Ce rattrapage salarial des femmes devrait se poursuivre à la faveur notamment des transformations de l’économie. Des chercheurs américains du National Bureau of Economic Research (NBER) ont récemment observé, en effet, qu’elles se tirent généralement mieux de la disparition des emplois de classe moyenne répétitifs et routiniers qui sont emportés, entre autres, par les délocalisations, l’informatisation et l’automatisation. Plus qualifiés et plus cérébraux, les emplois routiniers traditionnellement occupés par les femmes les prédisposeraient mieux à se recaser dans des emplois mieux payés, alors qu’une plus forte proportion d’hommes n’ont d’autre choix que se rabattre sur des emplois peu qualifiés et moins bien rémunérés.

Dis-moi pour qui tu travailles

Toutes sortes d’autres facteurs peuvent expliquer l’accroissement des écarts de revenus entre les travailleurs. Une récente étude du NBER est, par exemple, arrivée à une étrange conclusion.
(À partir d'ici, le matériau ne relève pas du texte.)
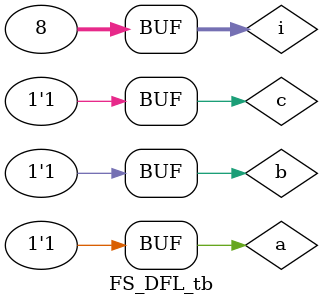
<source format=v>
module FS_DFL(B,D,a,b,c);
    input a,b,c;
    output B,D;
    
    assign D = a ^ b ^ c;
    assign B = (~(b^c) & a) | ((~b) & c);

endmodule

module FS_DFL_tb;
    reg a,b,c;
    wire B,D;
    integer i;

    FS_DFL inst(B,D,a,b,c);

    initial begin
        $monitor("A=%0b|B=%0b|C=%0b|Borrow=%0b|Diff=%0b",a,b,c,B,D);
        for(i=0;i<8;i=i+1) begin
            {a,b,c}=i;
            #10;
        end
    end
endmodule

</source>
Moins de 40 % de ce phénomène pourrait être attribué à l’explosion du salaire des patrons, à la disparition des emplois de classe moyenne et autres explications courantes. Le problème viendrait plutôt principalement de la différence grandissante de salaires entre entreprises de même secteur.
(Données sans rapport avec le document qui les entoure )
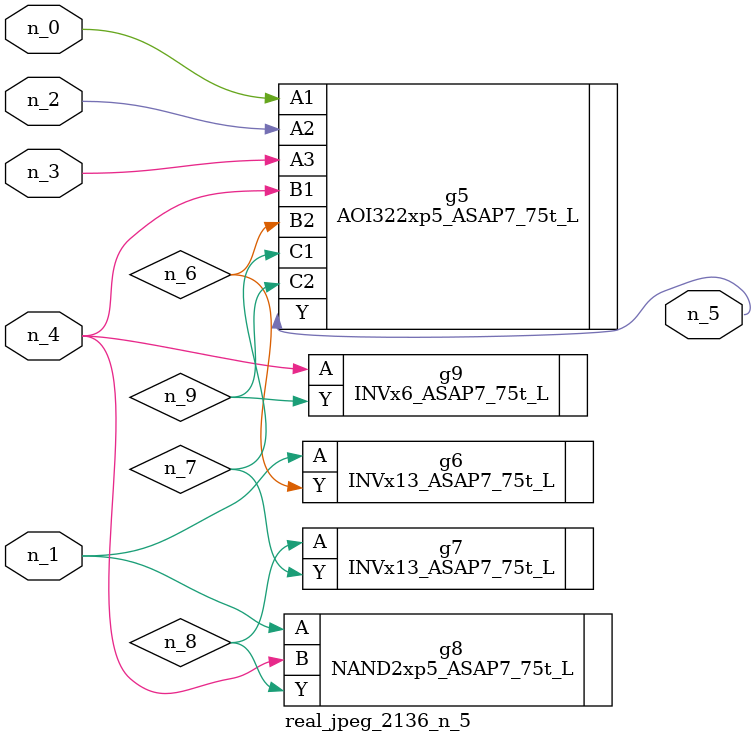
<source format=v>
module real_jpeg_2136_n_5 (n_4, n_0, n_1, n_2, n_3, n_5);

input n_4;
input n_0;
input n_1;
input n_2;
input n_3;

output n_5;

wire n_8;
wire n_6;
wire n_7;
wire n_9;

AOI322xp5_ASAP7_75t_L g5 ( 
.A1(n_0),
.A2(n_2),
.A3(n_3),
.B1(n_4),
.B2(n_6),
.C1(n_7),
.C2(n_9),
.Y(n_5)
);

INVx13_ASAP7_75t_L g6 ( 
.A(n_1),
.Y(n_6)
);

NAND2xp5_ASAP7_75t_L g8 ( 
.A(n_1),
.B(n_4),
.Y(n_8)
);

INVx6_ASAP7_75t_L g9 ( 
.A(n_4),
.Y(n_9)
);

INVx13_ASAP7_75t_L g7 ( 
.A(n_8),
.Y(n_7)
);


endmodule
</source>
Certaines compagnies payeraient mieux leur personnel (du patron aux modestes employés) que d’autres, en parfaite contradiction de la théorie économique. Nos chercheurs ne s’expliquent pas encore ce phénomène. Les plus faibles salaires pourraient être, entre autres, liés à un plus grand recours à la sous-traitance et aux travailleurs autonomes.

Mais on ne le sait pas encore. D’autres recherches seront nécessaires pour éclaircir cela. Et tout le reste.